The Board of Directors and the Strategic Council of the American Institute of Architects (AIA) has voted to award the 2018 AIA Gold Medal to James Stewart Polshek, FAIA. The Gold Medal honors an individual or pair of architects whose body of work has had a lasting influence on the theory and practice of architecture. Polshek will be honored at the AIA Conference on Architecture 2018 in New York City.
Born in Akron, Ohio, Polshek earned a Master of Architecture degree from Yale in 1955. The office that Polshek began in 1963, as James Stewart Polshek Architect, evolved through multiple iterations. Following his retirement in 2005, the firm transitioned in 2010 to Ennead Architects. Polshek has fostered an environment wherein design, collaboration and research work in concert to create enduring architecture. His vision and leadership has earned the firm countless accolades, including more than 200 design awards, the 1992 AIA Architecture Firm Award, and 15 National Honor Awards for Architecture.
Concurrent to leading the firm, Polshek served as dean of Columbia University Graduate School of Architecture, Planning and Preservation from 1972 to 1987. At the time, Columbia played a central role in the debate over style and meaning during a period in which architecture was being fundamentally questioned. His collaborative spirit led to a complete revision of the curriculum and direction that, in turn, reversed its decline and attracted faculty. Polshek’s 1987 restoration and renovation of Carnegie Hall, New York, began with a master plan that helped establish his approach to revitalization. A complete restoration of its original details as well as the implementation of new ones —lighting, graphics, and a new marquee — were coupled with a dose of advocacy for landmark buildings threatened by market forces.

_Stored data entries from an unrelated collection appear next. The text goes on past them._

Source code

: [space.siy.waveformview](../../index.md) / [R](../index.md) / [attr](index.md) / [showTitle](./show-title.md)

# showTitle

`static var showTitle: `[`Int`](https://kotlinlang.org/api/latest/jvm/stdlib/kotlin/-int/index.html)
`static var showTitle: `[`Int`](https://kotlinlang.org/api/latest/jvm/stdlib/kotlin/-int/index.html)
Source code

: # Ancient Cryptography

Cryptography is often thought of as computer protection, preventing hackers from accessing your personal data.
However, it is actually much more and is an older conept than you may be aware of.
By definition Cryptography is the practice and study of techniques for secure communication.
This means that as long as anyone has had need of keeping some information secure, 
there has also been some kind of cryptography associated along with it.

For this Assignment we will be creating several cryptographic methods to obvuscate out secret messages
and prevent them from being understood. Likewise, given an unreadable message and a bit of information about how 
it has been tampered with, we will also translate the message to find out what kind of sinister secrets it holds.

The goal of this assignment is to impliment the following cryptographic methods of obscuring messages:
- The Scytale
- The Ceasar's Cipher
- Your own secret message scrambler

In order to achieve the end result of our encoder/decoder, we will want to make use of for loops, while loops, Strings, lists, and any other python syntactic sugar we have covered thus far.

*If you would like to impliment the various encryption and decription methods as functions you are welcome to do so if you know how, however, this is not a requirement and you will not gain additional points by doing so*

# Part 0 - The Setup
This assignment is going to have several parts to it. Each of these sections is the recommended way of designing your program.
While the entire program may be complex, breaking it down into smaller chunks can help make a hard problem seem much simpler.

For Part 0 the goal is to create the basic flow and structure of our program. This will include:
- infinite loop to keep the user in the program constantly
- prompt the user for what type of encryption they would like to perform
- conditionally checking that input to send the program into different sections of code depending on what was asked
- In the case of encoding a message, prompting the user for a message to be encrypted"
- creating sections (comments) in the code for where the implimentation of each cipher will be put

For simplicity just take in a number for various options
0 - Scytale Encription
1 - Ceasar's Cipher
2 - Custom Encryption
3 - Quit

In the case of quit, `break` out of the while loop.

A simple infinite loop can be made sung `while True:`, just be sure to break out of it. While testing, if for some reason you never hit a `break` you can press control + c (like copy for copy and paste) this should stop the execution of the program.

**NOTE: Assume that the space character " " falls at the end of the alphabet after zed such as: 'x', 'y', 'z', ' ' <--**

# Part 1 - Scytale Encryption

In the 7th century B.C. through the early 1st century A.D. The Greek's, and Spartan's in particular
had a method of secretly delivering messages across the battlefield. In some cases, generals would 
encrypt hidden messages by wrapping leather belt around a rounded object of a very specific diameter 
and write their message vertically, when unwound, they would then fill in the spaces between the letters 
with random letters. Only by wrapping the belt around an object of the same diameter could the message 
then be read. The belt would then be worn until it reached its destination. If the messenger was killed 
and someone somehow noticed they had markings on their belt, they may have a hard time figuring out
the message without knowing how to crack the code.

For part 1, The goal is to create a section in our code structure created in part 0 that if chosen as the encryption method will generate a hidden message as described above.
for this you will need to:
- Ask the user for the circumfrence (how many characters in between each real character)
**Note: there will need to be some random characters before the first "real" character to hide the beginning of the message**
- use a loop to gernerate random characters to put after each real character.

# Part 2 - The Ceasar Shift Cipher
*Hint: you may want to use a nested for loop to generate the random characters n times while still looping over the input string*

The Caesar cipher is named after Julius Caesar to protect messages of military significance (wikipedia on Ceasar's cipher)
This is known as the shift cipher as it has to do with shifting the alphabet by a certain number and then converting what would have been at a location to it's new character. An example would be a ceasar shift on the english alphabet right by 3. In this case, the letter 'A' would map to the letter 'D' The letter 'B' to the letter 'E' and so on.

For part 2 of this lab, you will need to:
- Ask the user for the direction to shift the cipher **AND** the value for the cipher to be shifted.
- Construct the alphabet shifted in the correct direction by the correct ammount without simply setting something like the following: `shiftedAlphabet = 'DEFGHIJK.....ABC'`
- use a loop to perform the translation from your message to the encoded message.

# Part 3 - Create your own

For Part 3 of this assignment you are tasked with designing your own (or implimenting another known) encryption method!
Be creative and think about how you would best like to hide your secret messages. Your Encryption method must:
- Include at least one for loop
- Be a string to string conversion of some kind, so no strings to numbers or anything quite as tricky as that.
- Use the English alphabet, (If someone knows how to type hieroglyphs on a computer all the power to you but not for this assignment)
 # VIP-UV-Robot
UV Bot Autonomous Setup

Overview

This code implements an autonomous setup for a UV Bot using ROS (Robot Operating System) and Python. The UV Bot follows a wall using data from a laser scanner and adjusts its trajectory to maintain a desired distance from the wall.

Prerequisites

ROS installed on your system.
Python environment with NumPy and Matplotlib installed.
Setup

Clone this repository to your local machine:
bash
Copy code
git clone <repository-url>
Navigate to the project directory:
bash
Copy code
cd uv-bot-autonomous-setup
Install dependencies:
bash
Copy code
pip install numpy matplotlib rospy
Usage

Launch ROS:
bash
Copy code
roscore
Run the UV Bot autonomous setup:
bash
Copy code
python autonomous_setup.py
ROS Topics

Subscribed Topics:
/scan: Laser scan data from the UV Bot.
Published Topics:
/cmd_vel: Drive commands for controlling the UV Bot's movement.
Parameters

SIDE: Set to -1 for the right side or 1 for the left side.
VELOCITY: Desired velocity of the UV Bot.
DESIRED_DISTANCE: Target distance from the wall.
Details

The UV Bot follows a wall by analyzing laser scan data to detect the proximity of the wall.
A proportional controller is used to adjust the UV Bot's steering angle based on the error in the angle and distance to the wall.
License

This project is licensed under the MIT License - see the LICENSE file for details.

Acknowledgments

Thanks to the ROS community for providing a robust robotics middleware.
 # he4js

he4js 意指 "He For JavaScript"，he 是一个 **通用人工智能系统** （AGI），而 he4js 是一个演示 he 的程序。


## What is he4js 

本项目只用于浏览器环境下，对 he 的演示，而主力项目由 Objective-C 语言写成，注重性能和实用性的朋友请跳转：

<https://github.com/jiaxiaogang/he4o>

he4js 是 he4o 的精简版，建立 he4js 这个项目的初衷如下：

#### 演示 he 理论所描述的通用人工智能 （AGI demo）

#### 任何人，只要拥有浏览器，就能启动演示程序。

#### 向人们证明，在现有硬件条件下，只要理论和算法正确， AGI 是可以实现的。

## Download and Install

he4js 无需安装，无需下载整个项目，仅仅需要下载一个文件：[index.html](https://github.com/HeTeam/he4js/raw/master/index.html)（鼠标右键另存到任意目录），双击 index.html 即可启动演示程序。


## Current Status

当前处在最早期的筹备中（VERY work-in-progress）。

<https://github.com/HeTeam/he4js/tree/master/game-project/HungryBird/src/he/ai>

In Washington, D.C., the 645,000-square-foot Newseum/Freedom Forum Headquarters, completed in 2008, is a monument to journalism and free speech. The architectural expression of the mission of the institute manifests in a symbol of openness: a 4,500-square-foot clear glass window woven into the fabric of Penn Quarter. Polshek’s National Museum of American Jewish History in Philadelphia, just a block from Independence Hall, references the immigrant experience in America through two interlocking volumes of opaqueness and transparency. The historical context of the museum bolsters its efforts to inspire people of all backgrounds.
Polshek’s sensitivity as an architect and his willingness to give credit to others — whether they be his clients, partners, staff or collaborators — have helped restore the promise that architecture can be a force in the world. Everywhere that he has worked, and throughout his writings, he has raised the level of discussion while pursuing an unambiguous goal of architecture as a healing art.
Polshek is the 74th recipient of the Gold Medal. He joins the ranks of such visionaries as Frank Lloyd Wright (1949), Louis Sullivan (1944), Le Corbusier (1961), Louis I. Kahn (1971), I.M. Pei (1979), Thom Mayne (2013), Julia Morgan (2014), Moshe Safdie (2015), Denise Scott Brown & Robert Venturi (2016), and Paul Revere Williams (2017). In recognition of his legacy to architecture, Polshek’s name will be chiseled into the granite Wall of Honor in the lobby of the AIA headquarters in Washington, D.C.